= Directive =
Convert the data starting at the line containing "catalogue / barcode: US 3739273" and ending at the line containing "state / province: Yunnan" into a two-column CSV with the headers field and value, one row per line. Put each entry in its own quoted field, with any line breaks turned into spaces.

= Material for this task =
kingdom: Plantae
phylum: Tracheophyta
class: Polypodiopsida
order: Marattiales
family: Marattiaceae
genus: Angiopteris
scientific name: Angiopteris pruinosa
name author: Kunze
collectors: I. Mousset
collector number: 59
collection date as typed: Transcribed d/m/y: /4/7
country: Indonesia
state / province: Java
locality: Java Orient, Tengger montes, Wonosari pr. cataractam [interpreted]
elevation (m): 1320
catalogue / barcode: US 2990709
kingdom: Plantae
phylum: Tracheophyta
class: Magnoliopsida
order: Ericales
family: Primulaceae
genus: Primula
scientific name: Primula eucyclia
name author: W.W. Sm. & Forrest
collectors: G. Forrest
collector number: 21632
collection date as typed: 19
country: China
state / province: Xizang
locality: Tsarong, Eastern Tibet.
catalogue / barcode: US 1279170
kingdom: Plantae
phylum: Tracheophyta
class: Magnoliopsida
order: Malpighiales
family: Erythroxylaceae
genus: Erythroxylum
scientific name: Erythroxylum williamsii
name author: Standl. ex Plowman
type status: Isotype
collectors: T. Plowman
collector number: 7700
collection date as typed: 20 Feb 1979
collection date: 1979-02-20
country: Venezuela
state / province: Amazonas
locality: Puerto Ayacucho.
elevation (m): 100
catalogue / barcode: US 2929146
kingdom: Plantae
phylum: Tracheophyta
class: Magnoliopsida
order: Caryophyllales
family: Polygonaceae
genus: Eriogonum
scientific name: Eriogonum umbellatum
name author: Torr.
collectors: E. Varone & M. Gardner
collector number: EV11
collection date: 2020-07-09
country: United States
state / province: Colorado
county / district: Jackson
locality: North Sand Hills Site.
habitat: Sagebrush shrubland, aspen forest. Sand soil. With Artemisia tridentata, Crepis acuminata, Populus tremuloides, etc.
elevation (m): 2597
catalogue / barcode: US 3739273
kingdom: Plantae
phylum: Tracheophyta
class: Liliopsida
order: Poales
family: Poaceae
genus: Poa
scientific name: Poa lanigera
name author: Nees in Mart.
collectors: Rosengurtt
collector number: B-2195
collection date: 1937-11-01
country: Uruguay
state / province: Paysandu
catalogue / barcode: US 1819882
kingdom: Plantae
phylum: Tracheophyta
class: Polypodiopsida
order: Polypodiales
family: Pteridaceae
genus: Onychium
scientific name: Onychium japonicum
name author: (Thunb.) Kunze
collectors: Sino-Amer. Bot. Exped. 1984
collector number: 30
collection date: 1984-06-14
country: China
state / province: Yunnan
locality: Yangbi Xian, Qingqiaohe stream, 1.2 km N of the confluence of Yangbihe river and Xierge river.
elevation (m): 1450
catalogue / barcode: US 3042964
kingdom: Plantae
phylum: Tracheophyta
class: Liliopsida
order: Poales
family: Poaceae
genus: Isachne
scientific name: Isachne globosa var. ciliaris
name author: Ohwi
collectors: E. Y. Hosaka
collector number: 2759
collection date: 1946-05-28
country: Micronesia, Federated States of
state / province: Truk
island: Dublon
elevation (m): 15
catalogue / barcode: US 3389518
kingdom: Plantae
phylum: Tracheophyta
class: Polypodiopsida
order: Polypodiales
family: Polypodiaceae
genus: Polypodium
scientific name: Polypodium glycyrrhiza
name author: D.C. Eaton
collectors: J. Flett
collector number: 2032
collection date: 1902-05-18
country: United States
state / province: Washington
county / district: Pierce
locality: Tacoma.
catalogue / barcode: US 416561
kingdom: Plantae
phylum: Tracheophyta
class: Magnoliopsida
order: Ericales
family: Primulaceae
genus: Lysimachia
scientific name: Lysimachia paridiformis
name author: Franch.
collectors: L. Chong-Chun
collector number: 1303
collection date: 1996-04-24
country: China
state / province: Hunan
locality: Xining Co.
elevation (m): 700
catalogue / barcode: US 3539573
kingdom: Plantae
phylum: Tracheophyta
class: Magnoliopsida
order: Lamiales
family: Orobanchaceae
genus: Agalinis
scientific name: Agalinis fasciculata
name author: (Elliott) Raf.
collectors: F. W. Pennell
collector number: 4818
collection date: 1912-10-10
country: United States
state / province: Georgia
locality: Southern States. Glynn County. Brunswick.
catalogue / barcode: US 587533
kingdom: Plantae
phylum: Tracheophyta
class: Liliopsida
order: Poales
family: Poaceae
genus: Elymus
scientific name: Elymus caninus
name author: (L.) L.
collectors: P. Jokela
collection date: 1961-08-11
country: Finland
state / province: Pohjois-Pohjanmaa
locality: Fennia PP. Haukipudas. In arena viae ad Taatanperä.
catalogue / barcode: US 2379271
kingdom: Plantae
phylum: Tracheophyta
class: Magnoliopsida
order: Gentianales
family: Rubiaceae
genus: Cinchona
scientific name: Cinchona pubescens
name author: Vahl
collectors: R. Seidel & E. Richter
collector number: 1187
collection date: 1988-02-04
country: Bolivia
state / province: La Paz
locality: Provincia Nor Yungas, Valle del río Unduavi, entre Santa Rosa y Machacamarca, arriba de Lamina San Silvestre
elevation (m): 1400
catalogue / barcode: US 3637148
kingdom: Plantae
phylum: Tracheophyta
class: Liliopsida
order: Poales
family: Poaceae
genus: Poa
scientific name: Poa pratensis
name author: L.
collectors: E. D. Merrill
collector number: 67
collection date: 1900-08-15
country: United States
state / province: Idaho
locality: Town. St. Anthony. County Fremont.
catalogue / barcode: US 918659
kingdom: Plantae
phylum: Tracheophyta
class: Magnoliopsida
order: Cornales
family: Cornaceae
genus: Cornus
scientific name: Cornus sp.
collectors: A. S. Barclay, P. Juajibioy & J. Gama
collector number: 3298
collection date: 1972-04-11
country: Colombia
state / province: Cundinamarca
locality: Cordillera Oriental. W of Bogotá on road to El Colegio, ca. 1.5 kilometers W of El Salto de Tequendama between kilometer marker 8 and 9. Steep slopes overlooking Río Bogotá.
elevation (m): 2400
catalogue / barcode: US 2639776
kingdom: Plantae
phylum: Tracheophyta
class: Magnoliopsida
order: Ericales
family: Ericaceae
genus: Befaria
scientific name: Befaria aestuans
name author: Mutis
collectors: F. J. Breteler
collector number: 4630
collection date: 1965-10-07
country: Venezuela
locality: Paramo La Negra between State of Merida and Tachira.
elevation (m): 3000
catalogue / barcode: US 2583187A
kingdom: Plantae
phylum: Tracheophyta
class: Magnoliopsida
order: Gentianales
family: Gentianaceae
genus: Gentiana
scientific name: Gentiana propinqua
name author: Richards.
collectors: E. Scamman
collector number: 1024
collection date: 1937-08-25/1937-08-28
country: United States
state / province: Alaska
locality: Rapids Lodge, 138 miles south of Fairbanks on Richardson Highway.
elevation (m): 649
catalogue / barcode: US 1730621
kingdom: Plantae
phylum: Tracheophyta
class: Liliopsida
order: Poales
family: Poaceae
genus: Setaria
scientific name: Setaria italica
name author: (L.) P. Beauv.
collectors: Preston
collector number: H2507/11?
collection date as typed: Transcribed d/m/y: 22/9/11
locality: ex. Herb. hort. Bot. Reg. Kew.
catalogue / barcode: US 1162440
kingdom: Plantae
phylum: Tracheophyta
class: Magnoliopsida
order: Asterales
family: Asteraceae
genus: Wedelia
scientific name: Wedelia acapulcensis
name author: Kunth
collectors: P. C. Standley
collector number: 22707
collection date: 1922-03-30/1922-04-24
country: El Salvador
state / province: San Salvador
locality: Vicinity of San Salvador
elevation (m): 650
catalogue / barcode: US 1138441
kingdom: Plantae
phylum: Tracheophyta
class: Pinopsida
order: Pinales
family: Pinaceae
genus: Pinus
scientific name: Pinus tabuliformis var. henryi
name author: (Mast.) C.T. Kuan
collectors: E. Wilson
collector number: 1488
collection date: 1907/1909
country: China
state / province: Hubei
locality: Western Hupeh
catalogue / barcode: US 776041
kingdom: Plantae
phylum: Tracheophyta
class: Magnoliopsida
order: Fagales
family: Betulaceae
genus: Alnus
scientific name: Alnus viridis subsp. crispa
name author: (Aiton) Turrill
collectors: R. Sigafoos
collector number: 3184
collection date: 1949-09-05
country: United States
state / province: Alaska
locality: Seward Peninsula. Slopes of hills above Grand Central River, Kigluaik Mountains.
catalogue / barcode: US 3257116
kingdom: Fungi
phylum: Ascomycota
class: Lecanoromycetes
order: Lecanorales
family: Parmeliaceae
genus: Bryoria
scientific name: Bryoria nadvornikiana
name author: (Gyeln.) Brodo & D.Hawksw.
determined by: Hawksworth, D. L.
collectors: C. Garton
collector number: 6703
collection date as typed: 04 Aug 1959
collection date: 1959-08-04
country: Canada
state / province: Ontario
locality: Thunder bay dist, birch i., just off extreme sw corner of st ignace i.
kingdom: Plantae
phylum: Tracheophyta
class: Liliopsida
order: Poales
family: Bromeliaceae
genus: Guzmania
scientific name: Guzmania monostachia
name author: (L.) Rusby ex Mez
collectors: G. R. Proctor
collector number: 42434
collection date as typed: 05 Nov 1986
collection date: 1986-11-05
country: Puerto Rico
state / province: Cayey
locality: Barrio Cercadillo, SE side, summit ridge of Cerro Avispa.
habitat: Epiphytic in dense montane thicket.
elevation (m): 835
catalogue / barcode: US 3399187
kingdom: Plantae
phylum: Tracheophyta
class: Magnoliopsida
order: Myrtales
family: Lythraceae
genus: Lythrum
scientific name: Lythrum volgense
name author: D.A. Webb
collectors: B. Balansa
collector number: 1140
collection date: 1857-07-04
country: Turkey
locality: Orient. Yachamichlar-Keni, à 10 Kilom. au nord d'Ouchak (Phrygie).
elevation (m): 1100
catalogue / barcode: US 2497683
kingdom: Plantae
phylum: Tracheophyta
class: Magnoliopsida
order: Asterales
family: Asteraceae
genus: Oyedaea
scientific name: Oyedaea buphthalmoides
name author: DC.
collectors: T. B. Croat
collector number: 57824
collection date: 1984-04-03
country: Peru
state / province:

= Correct result =
field,value
"catalogue / barcode:","US 3739273"
"kingdom:","Plantae"
"phylum:","Tracheophyta"
"class:","Liliopsida"
"order:","Poales"
"family:","Poaceae"
"genus:","Poa"
"scientific name:","Poa lanigera"
"name author:","Nees in Mart."
"collectors:","Rosengurtt"
"collector number:","B-2195"
"collection date:","1937-11-01"
"country:","Uruguay"
"state / province:","Paysandu"
"catalogue / barcode:","US 1819882"
"kingdom:","Plantae"
"phylum:","Tracheophyta"
"class:","Polypodiopsida"
"order:","Polypodiales"
"family:","Pteridaceae"
"genus:","Onychium"
"scientific name:","Onychium japonicum"
"name author:","(Thunb.) Kunze"
"collectors:","Sino-Amer. Bot. Exped. 1984"
"collector number:","30"
"collection date:","1984-06-14"
"country:","China"
"state / province:","Yunnan"